Toxic organic chemicals known as polycyclic aromatic hydrocarbons (PAH) are released during the burning of carbon-based organic materials where not all of the carbon is converted into carbon dioxide. This "incomplete combustion" occurs whenever fossil fuels or other organic material burns in air. KAUST researchers have helped evaluate how much of these pollutants are deposited from the atmosphere into the ocean worldwide1, and their results challenge current thinking about the global carbon budget.
“The magnitude of PAH inputs to the ocean is so large that we must reconsider our understanding of the global ocean carbon budget,” said Carlos Duarte from the KAUST team.
There is a great variety of PAHs, but all have some of their carbon atoms bonded in linked six-carbon rings. They occur naturally in crude oil as well as being released when organic matter burns. As "semi-volatile" molecules, they leave the air to enter the ocean more readily than small volatile molecules.

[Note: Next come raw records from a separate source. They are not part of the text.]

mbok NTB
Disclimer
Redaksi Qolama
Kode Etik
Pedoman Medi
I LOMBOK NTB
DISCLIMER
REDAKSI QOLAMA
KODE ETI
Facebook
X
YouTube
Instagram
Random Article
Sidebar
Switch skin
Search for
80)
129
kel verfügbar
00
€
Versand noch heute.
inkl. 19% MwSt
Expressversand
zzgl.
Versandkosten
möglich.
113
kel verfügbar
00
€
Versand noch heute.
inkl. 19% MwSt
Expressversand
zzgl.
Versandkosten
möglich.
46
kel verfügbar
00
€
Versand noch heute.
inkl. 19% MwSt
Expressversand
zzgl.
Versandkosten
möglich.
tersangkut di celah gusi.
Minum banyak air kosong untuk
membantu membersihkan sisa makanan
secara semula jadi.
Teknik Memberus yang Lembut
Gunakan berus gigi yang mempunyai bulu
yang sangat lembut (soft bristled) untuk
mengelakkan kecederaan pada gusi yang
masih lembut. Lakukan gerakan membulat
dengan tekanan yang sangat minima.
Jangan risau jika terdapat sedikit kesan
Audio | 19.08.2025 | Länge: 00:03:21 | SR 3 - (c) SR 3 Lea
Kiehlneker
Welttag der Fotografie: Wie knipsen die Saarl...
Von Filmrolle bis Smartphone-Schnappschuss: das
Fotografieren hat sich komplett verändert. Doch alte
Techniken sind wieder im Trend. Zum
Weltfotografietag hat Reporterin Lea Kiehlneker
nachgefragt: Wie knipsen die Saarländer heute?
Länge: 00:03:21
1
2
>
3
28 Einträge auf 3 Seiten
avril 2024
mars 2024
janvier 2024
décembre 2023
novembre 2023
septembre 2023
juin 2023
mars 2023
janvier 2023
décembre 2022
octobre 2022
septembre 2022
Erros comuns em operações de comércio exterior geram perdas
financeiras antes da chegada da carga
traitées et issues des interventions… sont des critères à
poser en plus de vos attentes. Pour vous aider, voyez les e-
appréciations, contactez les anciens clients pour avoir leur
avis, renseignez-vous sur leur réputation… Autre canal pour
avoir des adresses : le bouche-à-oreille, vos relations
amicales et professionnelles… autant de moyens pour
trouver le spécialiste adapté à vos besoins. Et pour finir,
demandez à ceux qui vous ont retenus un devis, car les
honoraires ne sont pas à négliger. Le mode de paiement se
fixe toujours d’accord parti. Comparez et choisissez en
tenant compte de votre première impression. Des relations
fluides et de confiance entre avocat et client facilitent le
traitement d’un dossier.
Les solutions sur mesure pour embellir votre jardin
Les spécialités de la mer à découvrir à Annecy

The researchers measured levels of 64 PAH compounds in seawater and air during the Malaspana 2010 Circumnavigation Expedition. The results indicate that the global input of PAH from the atmosphere into the ocean every year is around 20 times greater than the direct input caused by the Deepwater Horizon oil spill of 2010.
Duarte explained that the results suggest a significant error was made when scientists first calculated the dynamics of the part of the global carbon cycle associated with the combustion of organic matter.
“The assumption must have been made that the carbon in fossil fuels used by humans was combusted all the way to carbon dioxide,” he said.
The realization that this is wrong will change our fundamental understanding of the carbon cycle, as scientists cannot currently account for the fate of the carbon in fossil fuels burned by tracing only carbon dioxide.
“Scientists also need to investigate the impact of such a high PAH input on ocean ecosystems and food webs,” added Duarte. PAHs are toxic to all organisms (including humans), and he emphasized that there is a need for further research to understand the fate of these inputs and to mitigate their impacts.
The scale of the threat, however, may also offer an opportunity. Since PAHs are such significant and prevalent sources of organic carbon in the oceans, microbial communities in the water have been exposed to them over decades. This is long enough for some microbes to evolve the capacity to consume and degrade PAHs. Identifying the microbes that are most adept at consuming PAHs may assist in cleaning up oil spills and areas of chronic oil exposure.